| Activity |
Restate the whole listing exactly.

——

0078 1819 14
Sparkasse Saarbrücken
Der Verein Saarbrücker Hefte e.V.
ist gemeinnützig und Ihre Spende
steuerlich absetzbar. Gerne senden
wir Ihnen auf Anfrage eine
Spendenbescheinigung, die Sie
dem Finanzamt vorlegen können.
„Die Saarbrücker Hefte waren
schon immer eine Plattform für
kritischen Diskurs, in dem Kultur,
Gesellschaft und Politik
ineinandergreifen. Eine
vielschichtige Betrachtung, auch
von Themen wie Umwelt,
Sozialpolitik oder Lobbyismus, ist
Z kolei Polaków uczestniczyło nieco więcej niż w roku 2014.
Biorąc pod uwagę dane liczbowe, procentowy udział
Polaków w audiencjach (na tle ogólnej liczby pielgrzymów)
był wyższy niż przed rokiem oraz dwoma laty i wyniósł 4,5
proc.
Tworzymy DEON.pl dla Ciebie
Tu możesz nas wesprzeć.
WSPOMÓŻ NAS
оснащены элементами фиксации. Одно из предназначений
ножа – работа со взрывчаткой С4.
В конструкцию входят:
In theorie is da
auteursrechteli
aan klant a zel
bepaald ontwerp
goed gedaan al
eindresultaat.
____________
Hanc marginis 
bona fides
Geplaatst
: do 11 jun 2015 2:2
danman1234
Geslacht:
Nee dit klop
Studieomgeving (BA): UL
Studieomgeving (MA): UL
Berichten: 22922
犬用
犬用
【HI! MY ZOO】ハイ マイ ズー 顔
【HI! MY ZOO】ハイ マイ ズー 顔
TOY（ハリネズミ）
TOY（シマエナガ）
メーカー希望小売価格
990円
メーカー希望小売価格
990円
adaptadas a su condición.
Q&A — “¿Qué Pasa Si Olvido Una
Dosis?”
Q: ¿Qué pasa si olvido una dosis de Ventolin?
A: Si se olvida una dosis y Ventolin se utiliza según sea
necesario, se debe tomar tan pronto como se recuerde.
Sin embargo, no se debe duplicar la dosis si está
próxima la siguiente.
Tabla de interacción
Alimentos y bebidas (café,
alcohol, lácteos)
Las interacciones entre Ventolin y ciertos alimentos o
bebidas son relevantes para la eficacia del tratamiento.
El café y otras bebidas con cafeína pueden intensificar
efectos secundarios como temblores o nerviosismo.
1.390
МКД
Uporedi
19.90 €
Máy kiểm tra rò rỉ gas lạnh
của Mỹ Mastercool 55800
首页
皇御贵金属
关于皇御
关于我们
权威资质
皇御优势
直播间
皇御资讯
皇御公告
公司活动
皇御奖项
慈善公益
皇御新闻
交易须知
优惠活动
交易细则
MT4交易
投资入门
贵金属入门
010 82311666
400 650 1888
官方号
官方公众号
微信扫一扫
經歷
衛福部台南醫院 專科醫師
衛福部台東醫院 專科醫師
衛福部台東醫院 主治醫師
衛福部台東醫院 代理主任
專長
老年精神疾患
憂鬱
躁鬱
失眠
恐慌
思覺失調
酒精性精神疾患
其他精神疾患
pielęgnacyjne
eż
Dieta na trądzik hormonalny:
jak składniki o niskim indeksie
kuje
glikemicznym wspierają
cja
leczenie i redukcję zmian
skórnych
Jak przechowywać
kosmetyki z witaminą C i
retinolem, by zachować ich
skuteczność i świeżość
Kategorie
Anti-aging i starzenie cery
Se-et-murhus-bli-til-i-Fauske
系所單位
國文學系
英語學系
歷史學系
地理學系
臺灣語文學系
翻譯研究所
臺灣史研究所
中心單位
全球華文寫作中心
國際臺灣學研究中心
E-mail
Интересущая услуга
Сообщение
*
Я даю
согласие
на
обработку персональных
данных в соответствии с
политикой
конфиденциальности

——

| Expected output |
0078 1819 14
Sparkasse Saarbrücken
Der Verein Saarbrücker Hefte e.V.
ist gemeinnützig und Ihre Spende
steuerlich absetzbar. Gerne senden
wir Ihnen auf Anfrage eine
Spendenbescheinigung, die Sie
dem Finanzamt vorlegen können.
„Die Saarbrücker Hefte waren
schon immer eine Plattform für
kritischen Diskurs, in dem Kultur,
Gesellschaft und Politik
ineinandergreifen. Eine
vielschichtige Betrachtung, auch
von Themen wie Umwelt,
Sozialpolitik oder Lobbyismus, ist
Z kolei Polaków uczestniczyło nieco więcej niż w roku 2014.
Biorąc pod uwagę dane liczbowe, procentowy udział
Polaków w audiencjach (na tle ogólnej liczby pielgrzymów)
był wyższy niż przed rokiem oraz dwoma laty i wyniósł 4,5
proc.
Tworzymy DEON.pl dla Ciebie
Tu możesz nas wesprzeć.
WSPOMÓŻ NAS
оснащены элементами фиксации. Одно из предназначений
ножа – работа со взрывчаткой С4.
В конструкцию входят:
In theorie is da
auteursrechteli
aan klant a zel
bepaald ontwerp
goed gedaan al
eindresultaat.
____________
Hanc marginis 
bona fides
Geplaatst
: do 11 jun 2015 2:2
danman1234
Geslacht:
Nee dit klop
Studieomgeving (BA): UL
Studieomgeving (MA): UL
Berichten: 22922
犬用
犬用
【HI! MY ZOO】ハイ マイ ズー 顔
【HI! MY ZOO】ハイ マイ ズー 顔
TOY（ハリネズミ）
TOY（シマエナガ）
メーカー希望小売価格
990円
メーカー希望小売価格
990円
adaptadas a su condición.
Q&A — “¿Qué Pasa Si Olvido Una
Dosis?”
Q: ¿Qué pasa si olvido una dosis de Ventolin?
A: Si se olvida una dosis y Ventolin se utiliza según sea
necesario, se debe tomar tan pronto como se recuerde.
Sin embargo, no se debe duplicar la dosis si está
próxima la siguiente.
Tabla de interacción
Alimentos y bebidas (café,
alcohol, lácteos)
Las interacciones entre Ventolin y ciertos alimentos o
bebidas son relevantes para la eficacia del tratamiento.
El café y otras bebidas con cafeína pueden intensificar
efectos secundarios como temblores o nerviosismo.
1.390
МКД
Uporedi
19.90 €
Máy kiểm tra rò rỉ gas lạnh
của Mỹ Mastercool 55800
首页
皇御贵金属
关于皇御
关于我们
权威资质
皇御优势
直播间
皇御资讯
皇御公告
公司活动
皇御奖项
慈善公益
皇御新闻
交易须知
优惠活动
交易细则
MT4交易
投资入门
贵金属入门
010 82311666
400 650 1888
官方号
官方公众号
微信扫一扫
經歷
衛福部台南醫院 專科醫師
衛福部台東醫院 專科醫師
衛福部台東醫院 主治醫師
衛福部台東醫院 代理主任
專長
老年精神疾患
憂鬱
躁鬱
失眠
恐慌
思覺失調
酒精性精神疾患
其他精神疾患
pielęgnacyjne
eż
Dieta na trądzik hormonalny:
jak składniki o niskim indeksie
kuje
glikemicznym wspierają
cja
leczenie i redukcję zmian
skórnych
Jak przechowywać
kosmetyki z witaminą C i
retinolem, by zachować ich
skuteczność i świeżość
Kategorie
Anti-aging i starzenie cery
Se-et-murhus-bli-til-i-Fauske
系所單位
國文學系
英語學系
歷史學系
地理學系
臺灣語文學系
翻譯研究所
臺灣史研究所
中心單位
全球華文寫作中心
國際臺灣學研究中心
E-mail
Интересущая услуга
Сообщение
*
Я даю
согласие
на
обработку персональных
данных в соответствии с
политикой
конфиденциальности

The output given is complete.